The current study has limitations. For example, light activity was defined as up to 3.9 METs and moderate−vigorous activity as ≥ 4 METs. Categorizing the intensity of activity by METs has limitations because every individual may perceive a certain MET level as a different intensity.27 Furthermore, we used RT3 accelerometry cut-off points that were determined in healthy individuals,14 therefore the ability of these cut-offs to transfer to adults with CKD may be limited. Choosing accelerometry cut-offs for activity intensity determination is not standard across studies in CKD,10, 11, 12 which may make it difficult to properly compare study results. Another limitation with the use of accelerometry is that validation studies suggest that regardless of the brand of accelerometer used (including the RT3), accelerometry tends to underestimate the absolute amount of daily activity performed.28 Although the validity of accelerometry monitors, including the RT3, has been confirmed in older adults with documented chronic disease,27 we cannot be certain that accelerometry did not underestimate the amount of daily activity in our cohort. Finally, a limitation of the current study is that we did not describe or explore other factors that might contribute to poor physical acivity in predialysis CKD (e.g., the presence of cardiovascular disease, obesity, metabolic syndrome, anemia, and underlying fatigue, etc.). Yet these factors commonly coexist in patients living with CKD. The potential degree and relative contribution of these factors to the inactivity observed in patients with CKD may be an important future direction to be considered and explored.

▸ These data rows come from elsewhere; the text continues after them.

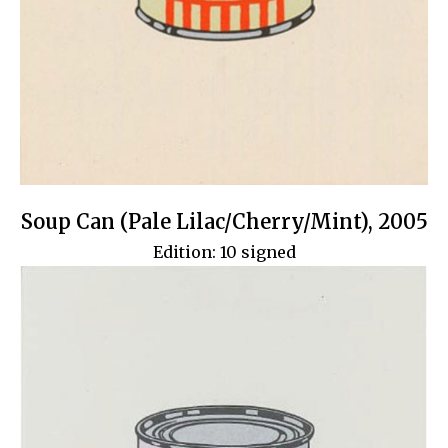
Soup Can (Pale Lilac/Cherry/Mint), 2005
Edition: 10 signed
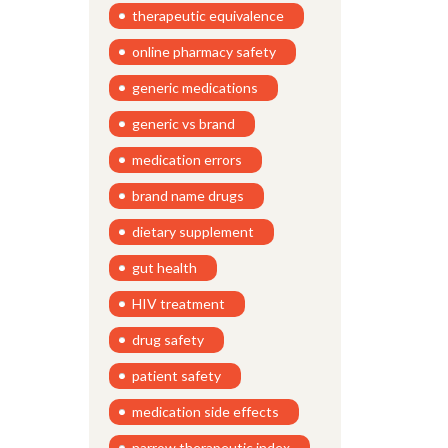
therapeutic equivalence
online pharmacy safety
generic medications
generic vs brand
medication errors
brand name drugs
dietary supplement
gut health
HIV treatment
drug safety
patient safety
medication side effects
narrow therapeutic index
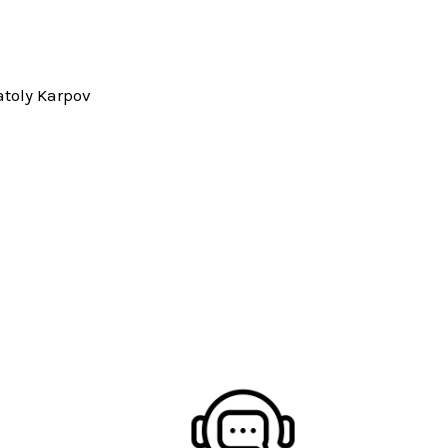
toly Karpov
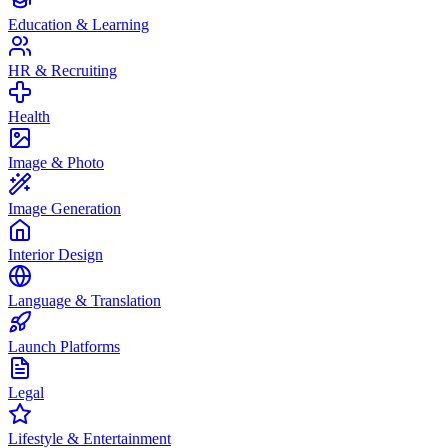
Education & Learning
HR & Recruiting
Health
Image & Photo
Image Generation
Interior Design
Language & Translation
Launch Platforms
Legal
Lifestyle & Entertainment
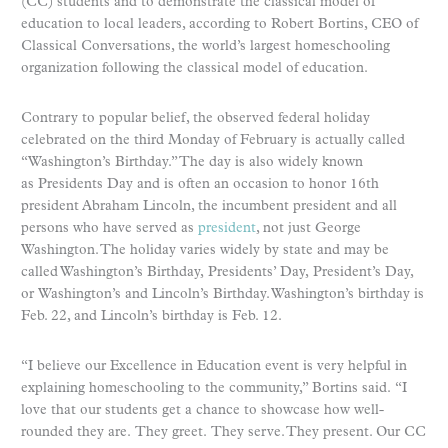
(CC) students and to demonstrate the classical model of
education to local leaders, according to Robert Bortins, CEO of
Classical Conversations, the world’s largest homeschooling
organization following the classical model of education.
Contrary to popular belief, the observed federal holiday
celebrated on the third Monday of February is actually called
“Washington’s Birthday.” The day is also widely known
as Presidents Day and is often an occasion to honor 16th
president Abraham Lincoln, the incumbent president and all
persons who have served as
president
, not just George
Washington. The holiday varies widely by state and may be
called Washington’s Birthday, Presidents’ Day, President’s Day,
or Washington’s and Lincoln’s Birthday. Washington’s birthday is
Feb. 22, and Lincoln’s birthday is Feb. 12.
“I believe our Excellence in Education event is very helpful in
explaining homeschooling to the community,” Bortins said. “I
love that our students get a chance to showcase how well-
rounded they are. They greet. They serve. They present. Our CC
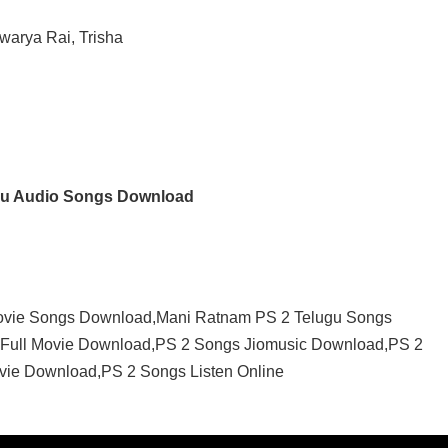
warya Rai, Trisha
gu Audio Songs Download
ovie Songs Download,Mani Ratnam PS 2 Telugu Songs
Full Movie Download,PS 2 Songs Jiomusic Download,PS 2
vie Download,PS 2 Songs Listen Online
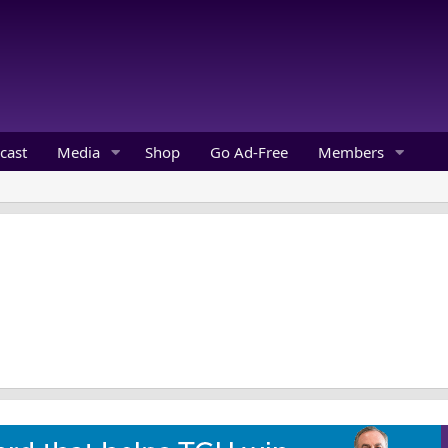
cast
Media
Shop
Go Ad-Free
Members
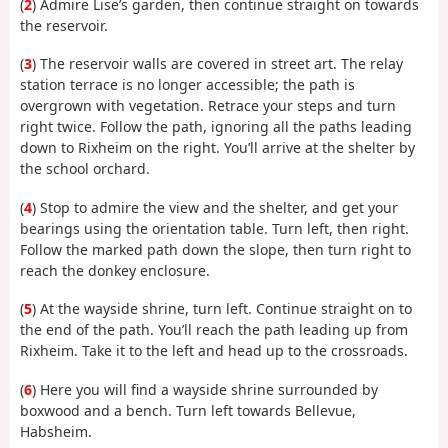
(
2
) Admire Lise’s garden, then continue straight on towards
the reservoir.
(
3
) The reservoir walls are covered in street art. The relay
station terrace is no longer accessible; the path is
overgrown with vegetation. Retrace your steps and turn
right twice. Follow the path, ignoring all the paths leading
down to Rixheim on the right. You’ll arrive at the shelter by
the school orchard.
(
4
) Stop to admire the view and the shelter, and get your
bearings using the orientation table. Turn left, then right.
Follow the marked path down the slope, then turn right to
reach the donkey enclosure.
(
5
) At the wayside shrine, turn left. Continue straight on to
the end of the path. You’ll reach the path leading up from
Rixheim. Take it to the left and head up to the crossroads.
(
6
) Here you will find a wayside shrine surrounded by
boxwood and a bench. Turn left towards Bellevue,
Habsheim.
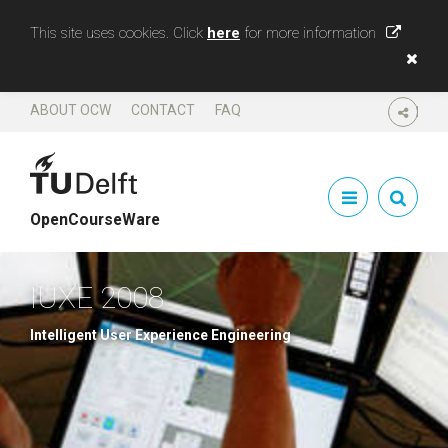
This site uses cookies. Click
here
for more information
ABOUT OCW
CONTACT
FAQ
SHARE
OpenCourseWare
IUXE 2008
Intelligent User Experience Engineering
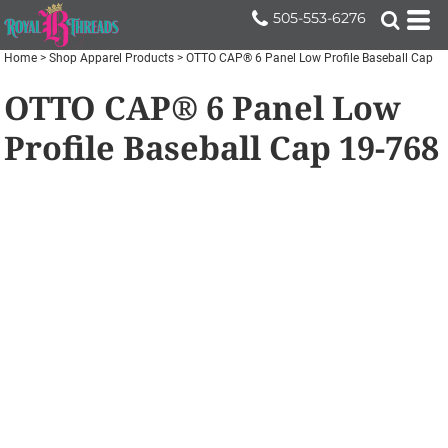
505-553-6276
Home
>
Shop Apparel Products
>
OTTO CAP® 6 Panel Low Profile Baseball Cap
OTTO CAP® 6 Panel Low
Profile Baseball Cap
19-768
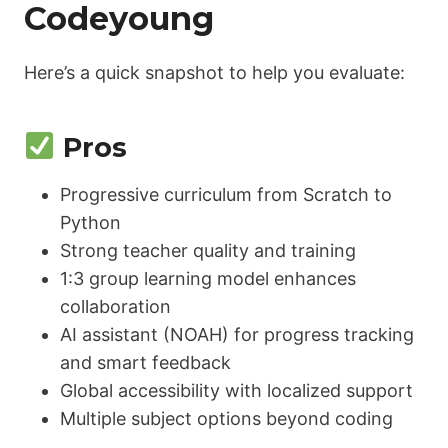
Codeyoung
Here’s a quick snapshot to help you evaluate:
Pros
Progressive curriculum from Scratch to
Python
Strong teacher quality and training
1:3 group learning model enhances
collaboration
AI assistant (NOAH) for progress tracking
and smart feedback
Global accessibility with localized support
Multiple subject options beyond coding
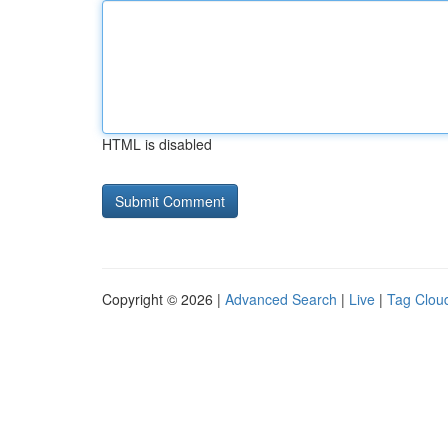
HTML is disabled
Copyright © 2026 |
Advanced Search
|
Live
|
Tag Clou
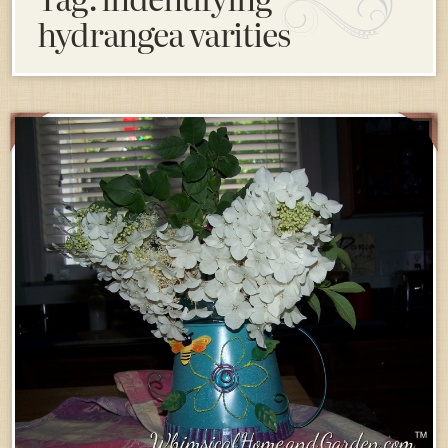
hydrangea varities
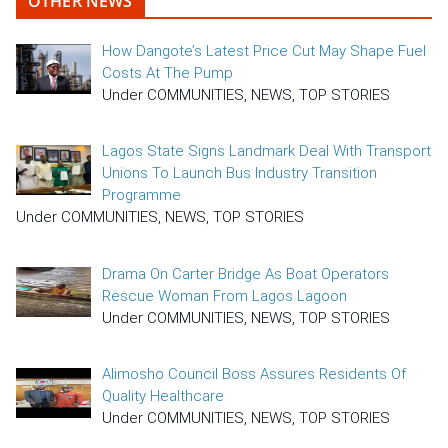
OTHER NEWS
How Dangote’s Latest Price Cut May Shape Fuel
Costs At The Pump
Under COMMUNITIES, NEWS, TOP STORIES
Lagos State Signs Landmark Deal With Transport
Unions To Launch Bus Industry Transition
Programme
Under COMMUNITIES, NEWS, TOP STORIES
Drama On Carter Bridge As Boat Operators
Rescue Woman From Lagos Lagoon
Under COMMUNITIES, NEWS, TOP STORIES
Alimosho Council Boss Assures Residents Of
Quality Healthcare
Under COMMUNITIES, NEWS, TOP STORIES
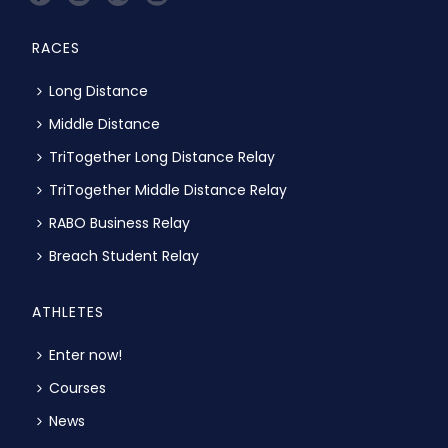
RACES
Long Distance
Middle Distance
TriTogether Long Distance Relay
TriTogether Middle Distance Relay
RABO Business Relay
Breach Student Relay
ATHLETES
Enter now!
Courses
News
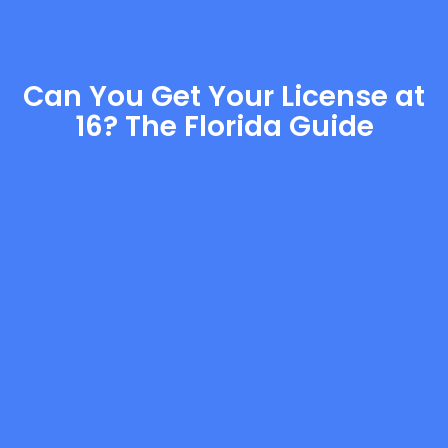
Can You Get Your License at
16? The Florida Guide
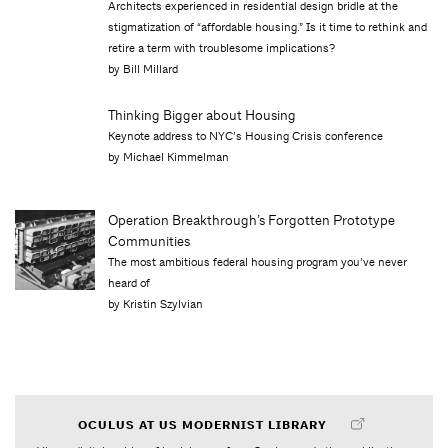
Architects experienced in residential design bridle at the
stigmatization of “affordable housing.” Is it time to rethink and
retire a term with troublesome implications?
by Bill Millard
Thinking Bigger about Housing
Keynote address to NYC’s Housing Crisis conference
by Michael Kimmelman
Operation Breakthrough’s Forgotten Prototype
Communities
The most ambitious federal housing program you’ve never
heard of
by Kristin Szylvian
OCULUS AT US MODERNIST LIBRARY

In conclusion, individuals with predialysis stages III to V CKD are primarily sedentary and do not meet the current national activity guidelines. Further study is required to first explore the details of specific physical activity interventions (e.g., type, duration, timing) and then to determine whether interventions to increase activity levels in patients with CKD are associated with improved health outcomes.

Disclosure

All the authors declared no competing interests.